Passage =
- - - - - - -
# New - Bassbomber 3



## mike4500 (Sep 4, 2014)

Hi guys - I've decided to give kayaking a go as I'm tired of catching nothing from shore. Bought a Bassbomber 3 online and thinking of maiden voyage from Leis Park on the North Pine tomorrow morning. Would welcome company from anybody that knows what they're doing! Cheers, Mike


----------



## mike4500 (Sep 4, 2014)

Or maybe Bob Bell Park on the South Pine???


----------



## teckee7 (Mar 30, 2009)

How did your Bassbomber go?


----------



## Cuda (Sep 18, 2006)

Welcome to AKFF. The place needs some new blood atm.


----------



## mike4500 (Sep 4, 2014)
- - - - - - -
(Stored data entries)

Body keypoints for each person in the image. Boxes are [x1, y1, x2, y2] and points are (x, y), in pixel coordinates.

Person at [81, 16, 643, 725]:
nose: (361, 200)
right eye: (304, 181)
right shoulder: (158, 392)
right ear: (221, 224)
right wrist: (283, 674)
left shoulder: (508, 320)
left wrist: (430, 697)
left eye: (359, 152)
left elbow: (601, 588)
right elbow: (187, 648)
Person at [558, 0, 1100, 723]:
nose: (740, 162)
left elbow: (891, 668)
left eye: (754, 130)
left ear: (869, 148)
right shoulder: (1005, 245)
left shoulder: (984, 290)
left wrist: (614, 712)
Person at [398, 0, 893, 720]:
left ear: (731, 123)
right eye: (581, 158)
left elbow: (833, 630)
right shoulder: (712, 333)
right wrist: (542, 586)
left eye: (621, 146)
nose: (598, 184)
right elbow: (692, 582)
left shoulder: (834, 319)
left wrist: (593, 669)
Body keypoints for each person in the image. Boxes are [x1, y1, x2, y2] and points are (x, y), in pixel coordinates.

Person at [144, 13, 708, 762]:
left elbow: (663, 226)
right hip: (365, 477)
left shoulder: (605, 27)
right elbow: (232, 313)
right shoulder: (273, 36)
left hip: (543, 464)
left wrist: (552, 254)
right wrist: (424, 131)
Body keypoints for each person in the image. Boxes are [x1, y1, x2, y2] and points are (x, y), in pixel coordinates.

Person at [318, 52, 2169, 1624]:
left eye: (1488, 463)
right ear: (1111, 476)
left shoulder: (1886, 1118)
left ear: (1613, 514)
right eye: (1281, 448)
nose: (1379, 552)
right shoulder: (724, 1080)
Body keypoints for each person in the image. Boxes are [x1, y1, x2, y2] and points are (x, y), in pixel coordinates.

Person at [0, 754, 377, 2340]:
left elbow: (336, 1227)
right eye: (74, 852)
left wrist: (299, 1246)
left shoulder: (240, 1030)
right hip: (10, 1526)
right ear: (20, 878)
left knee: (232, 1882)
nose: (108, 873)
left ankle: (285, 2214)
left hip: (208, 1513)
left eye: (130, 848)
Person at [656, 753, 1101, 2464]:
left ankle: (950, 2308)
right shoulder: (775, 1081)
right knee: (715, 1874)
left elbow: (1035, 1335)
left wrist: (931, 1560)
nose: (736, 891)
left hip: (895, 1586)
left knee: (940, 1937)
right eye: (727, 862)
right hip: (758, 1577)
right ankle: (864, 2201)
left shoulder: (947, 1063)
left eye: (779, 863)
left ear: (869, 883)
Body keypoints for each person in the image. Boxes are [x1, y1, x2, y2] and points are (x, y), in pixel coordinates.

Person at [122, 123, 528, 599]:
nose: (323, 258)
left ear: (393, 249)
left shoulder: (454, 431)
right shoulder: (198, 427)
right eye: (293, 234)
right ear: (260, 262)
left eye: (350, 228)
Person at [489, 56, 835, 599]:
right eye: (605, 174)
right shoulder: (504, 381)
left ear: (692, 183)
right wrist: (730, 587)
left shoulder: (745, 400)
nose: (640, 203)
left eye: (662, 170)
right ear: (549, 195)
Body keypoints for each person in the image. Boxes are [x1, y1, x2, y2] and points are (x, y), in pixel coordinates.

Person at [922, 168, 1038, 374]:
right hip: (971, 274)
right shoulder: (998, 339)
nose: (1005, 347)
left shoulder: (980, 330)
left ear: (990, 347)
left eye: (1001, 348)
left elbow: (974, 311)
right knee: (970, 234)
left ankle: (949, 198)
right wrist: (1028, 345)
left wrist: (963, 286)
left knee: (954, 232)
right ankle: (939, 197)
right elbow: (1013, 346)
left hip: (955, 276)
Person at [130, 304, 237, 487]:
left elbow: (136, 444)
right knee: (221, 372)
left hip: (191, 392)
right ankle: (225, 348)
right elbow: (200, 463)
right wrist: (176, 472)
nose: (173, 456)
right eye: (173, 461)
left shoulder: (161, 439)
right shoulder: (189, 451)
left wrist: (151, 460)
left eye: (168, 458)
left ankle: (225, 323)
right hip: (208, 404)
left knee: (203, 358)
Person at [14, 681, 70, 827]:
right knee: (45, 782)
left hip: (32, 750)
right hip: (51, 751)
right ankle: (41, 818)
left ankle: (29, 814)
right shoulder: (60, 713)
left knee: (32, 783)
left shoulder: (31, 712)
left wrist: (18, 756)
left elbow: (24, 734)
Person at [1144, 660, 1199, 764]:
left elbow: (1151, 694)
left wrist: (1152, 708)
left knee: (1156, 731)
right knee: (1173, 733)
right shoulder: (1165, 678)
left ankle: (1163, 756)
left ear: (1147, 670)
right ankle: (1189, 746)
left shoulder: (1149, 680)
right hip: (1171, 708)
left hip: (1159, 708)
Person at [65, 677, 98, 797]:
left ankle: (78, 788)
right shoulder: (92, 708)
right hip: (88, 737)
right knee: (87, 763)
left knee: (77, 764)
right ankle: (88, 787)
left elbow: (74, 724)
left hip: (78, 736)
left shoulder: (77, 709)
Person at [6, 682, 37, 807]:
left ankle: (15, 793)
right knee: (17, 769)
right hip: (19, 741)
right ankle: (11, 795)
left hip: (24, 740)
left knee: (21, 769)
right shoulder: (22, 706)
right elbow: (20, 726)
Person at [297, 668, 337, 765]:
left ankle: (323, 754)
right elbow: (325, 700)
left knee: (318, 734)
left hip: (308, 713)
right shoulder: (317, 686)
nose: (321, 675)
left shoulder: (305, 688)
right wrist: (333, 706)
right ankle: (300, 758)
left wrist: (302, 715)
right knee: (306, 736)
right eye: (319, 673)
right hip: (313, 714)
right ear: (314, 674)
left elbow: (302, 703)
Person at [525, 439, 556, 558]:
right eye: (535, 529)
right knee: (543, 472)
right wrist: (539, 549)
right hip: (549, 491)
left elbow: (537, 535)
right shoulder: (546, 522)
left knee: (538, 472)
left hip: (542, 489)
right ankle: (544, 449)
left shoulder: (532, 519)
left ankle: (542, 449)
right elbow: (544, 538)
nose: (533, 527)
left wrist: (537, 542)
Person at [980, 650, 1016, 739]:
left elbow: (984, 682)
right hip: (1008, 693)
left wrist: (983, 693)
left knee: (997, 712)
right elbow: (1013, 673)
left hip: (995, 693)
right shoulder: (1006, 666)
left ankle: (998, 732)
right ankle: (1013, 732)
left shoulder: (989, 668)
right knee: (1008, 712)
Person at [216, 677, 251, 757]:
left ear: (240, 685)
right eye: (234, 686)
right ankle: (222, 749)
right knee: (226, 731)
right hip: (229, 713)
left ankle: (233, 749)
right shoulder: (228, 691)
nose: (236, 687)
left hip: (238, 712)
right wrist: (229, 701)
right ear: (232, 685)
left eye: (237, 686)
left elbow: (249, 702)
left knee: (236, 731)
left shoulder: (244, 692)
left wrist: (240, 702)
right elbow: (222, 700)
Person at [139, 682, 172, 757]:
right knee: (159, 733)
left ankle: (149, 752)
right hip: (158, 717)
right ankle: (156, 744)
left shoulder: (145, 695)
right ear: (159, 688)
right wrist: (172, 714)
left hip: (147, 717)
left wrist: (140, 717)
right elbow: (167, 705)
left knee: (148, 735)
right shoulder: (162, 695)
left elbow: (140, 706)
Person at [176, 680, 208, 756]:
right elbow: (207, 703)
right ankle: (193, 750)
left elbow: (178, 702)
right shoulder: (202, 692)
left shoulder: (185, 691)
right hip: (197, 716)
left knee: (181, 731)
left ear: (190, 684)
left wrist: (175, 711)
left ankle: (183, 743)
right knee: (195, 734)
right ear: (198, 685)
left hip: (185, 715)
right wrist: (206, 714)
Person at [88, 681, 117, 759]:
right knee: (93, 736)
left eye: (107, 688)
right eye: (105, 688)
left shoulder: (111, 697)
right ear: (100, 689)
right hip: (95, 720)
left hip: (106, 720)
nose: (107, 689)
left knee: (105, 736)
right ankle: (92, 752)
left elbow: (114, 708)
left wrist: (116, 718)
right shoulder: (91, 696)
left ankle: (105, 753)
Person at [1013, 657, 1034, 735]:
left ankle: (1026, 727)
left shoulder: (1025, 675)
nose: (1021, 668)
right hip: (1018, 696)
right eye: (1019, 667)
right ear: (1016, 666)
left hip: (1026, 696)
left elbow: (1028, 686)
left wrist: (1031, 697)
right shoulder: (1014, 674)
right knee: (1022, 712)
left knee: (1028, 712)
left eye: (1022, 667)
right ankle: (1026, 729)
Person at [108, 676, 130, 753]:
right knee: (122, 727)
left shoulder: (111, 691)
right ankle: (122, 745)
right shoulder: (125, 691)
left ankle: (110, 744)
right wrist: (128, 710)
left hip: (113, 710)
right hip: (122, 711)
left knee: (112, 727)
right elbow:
- - - - - - -
Required action 1 = In the Bassbomber 3 thread, why did mike4500 decide to try kayaking?
Required action 2 = Carry the Bassbomber 3 thread on from where it stops.

Response area 1 = He was tired of catching nothing from shore.

Response area 2 =
Hi guys - went from Bob Bell on the South Pine and the yak went well and I got back dry, but fishless. I'm a bit if an awkward paddler, but im hoping that will improve. I didnt realise that the South Pine was so nice & peaceful - I really enjoyed the serenity (aahh, the serenity) and will be back there again this weekend better armed to land some swimming things. Cheers, Mike


----------



## Zorba (Jan 22, 2013)

Hi Mike

Glad you enjoyed the serenity

Welcome to AKFF


----------



## yellowprowler (Aug 27, 2014)

Welcome to the forum mate. I am keen to read some trip reports from your area.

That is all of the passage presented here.